__Source text__
☆ ☆ ☆ ☆ ☆ ☆ ☆
I'm new to the world of .Net, ASP, Entity Framework, and Linq, so bear with me...

I originally had a model set up like the following;

public class Pad
{
    [Key]
    [DatabaseGenerated(DatabaseGeneratedOption.Identity)]
    public Guid PadId { get; set; }
    public string StreetAddress { get; set; }
    public int ZipCode { get; set; }
    public virtual ICollection<Mate> Mates { get; set; }
    public virtual ICollection<Message> Messages { get; set; }
}

(A pad is a chat room - it contains many Mates and many thousands of Messages) In a Web API controller, I have a function designed to get the 25 most recent messages from the specified Pad.

public IHttpActionResult GetMessages(string id)
{
    var padGuid = new Guid(id);

    // Try to find the pad referenced by the passed ID
    var pads = (from p in db.Pads
                where p.PadId == padGuid
                select p);
    if (pads.Count() <= 0)
    {
        return NotFound();
    }
    var pad = pads.First();

    // Grab the last 25 messages in this pad.
☆ ☆ ☆ ☆ ☆ ☆ ☆
Data items
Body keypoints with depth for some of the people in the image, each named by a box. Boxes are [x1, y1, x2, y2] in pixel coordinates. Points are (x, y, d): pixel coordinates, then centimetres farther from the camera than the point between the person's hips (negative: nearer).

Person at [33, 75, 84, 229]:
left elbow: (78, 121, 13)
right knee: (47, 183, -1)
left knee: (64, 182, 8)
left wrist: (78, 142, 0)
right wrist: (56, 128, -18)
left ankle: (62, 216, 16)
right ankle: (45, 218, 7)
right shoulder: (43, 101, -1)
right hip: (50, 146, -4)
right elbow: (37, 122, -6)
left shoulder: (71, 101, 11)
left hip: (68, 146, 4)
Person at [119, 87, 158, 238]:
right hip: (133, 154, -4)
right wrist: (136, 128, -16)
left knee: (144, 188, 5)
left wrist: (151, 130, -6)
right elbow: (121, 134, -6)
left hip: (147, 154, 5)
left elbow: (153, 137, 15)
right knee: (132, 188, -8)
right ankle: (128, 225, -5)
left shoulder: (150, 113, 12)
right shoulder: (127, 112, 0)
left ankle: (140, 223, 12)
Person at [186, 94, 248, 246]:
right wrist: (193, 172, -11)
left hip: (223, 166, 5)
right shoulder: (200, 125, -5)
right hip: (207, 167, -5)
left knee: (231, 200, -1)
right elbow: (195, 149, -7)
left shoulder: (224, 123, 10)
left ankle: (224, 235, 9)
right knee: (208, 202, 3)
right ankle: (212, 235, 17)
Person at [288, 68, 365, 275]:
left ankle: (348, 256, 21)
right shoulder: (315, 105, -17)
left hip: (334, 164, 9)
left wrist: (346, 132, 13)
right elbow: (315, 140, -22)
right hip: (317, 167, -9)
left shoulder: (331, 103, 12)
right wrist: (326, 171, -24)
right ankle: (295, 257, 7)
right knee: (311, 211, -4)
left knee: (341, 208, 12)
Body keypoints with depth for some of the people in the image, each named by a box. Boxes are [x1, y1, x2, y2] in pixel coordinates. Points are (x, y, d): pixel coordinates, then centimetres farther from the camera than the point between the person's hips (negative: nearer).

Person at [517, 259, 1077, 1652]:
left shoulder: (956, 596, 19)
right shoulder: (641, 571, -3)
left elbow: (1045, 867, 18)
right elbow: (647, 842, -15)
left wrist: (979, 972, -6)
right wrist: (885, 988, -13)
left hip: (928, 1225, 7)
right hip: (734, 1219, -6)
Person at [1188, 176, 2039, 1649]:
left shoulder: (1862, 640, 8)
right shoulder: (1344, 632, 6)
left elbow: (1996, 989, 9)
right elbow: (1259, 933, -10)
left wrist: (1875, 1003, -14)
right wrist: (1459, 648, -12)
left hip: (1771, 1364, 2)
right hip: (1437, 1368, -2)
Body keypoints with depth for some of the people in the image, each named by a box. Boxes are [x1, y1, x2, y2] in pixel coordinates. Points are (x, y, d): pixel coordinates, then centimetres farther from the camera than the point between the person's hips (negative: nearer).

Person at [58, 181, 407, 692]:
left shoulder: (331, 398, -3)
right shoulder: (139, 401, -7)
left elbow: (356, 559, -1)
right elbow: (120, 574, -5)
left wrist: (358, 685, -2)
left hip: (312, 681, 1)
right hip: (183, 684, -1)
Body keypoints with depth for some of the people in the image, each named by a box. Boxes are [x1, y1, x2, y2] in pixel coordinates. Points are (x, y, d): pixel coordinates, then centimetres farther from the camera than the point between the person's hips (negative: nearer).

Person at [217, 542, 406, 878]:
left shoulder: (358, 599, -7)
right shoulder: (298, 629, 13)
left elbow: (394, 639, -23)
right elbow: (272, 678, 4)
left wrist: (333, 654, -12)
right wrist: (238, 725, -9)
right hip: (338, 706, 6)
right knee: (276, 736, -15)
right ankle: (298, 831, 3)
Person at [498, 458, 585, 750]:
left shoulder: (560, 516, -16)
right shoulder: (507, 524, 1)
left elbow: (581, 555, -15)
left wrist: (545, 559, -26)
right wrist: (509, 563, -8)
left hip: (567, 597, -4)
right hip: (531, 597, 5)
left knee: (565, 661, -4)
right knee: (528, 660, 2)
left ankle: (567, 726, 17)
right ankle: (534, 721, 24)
☆ ☆ ☆ ☆ ☆ ☆ ☆
__Using the information__
1. Answer these questions about the post on the Pad model, one line each:
(a) What type does the model declare for ZipCode?
(b) According to the post, what is a pad?
(c) What does GetMessages return when no pad matches the given ID?
2. Repeat the part of the post on the Pad model starting at "(A pad is a" and ending at "the specified Pad.".

__Exercise responses__
1.
(a) int
(b) A chat room that contains many Mates and many thousands of Messages.
(c) NotFound()

2.
(A pad is a chat room - it contains many Mates and many thousands of Messages) In a Web API controller, I have a function designed to get the 25 most recent messages from the specified Pad.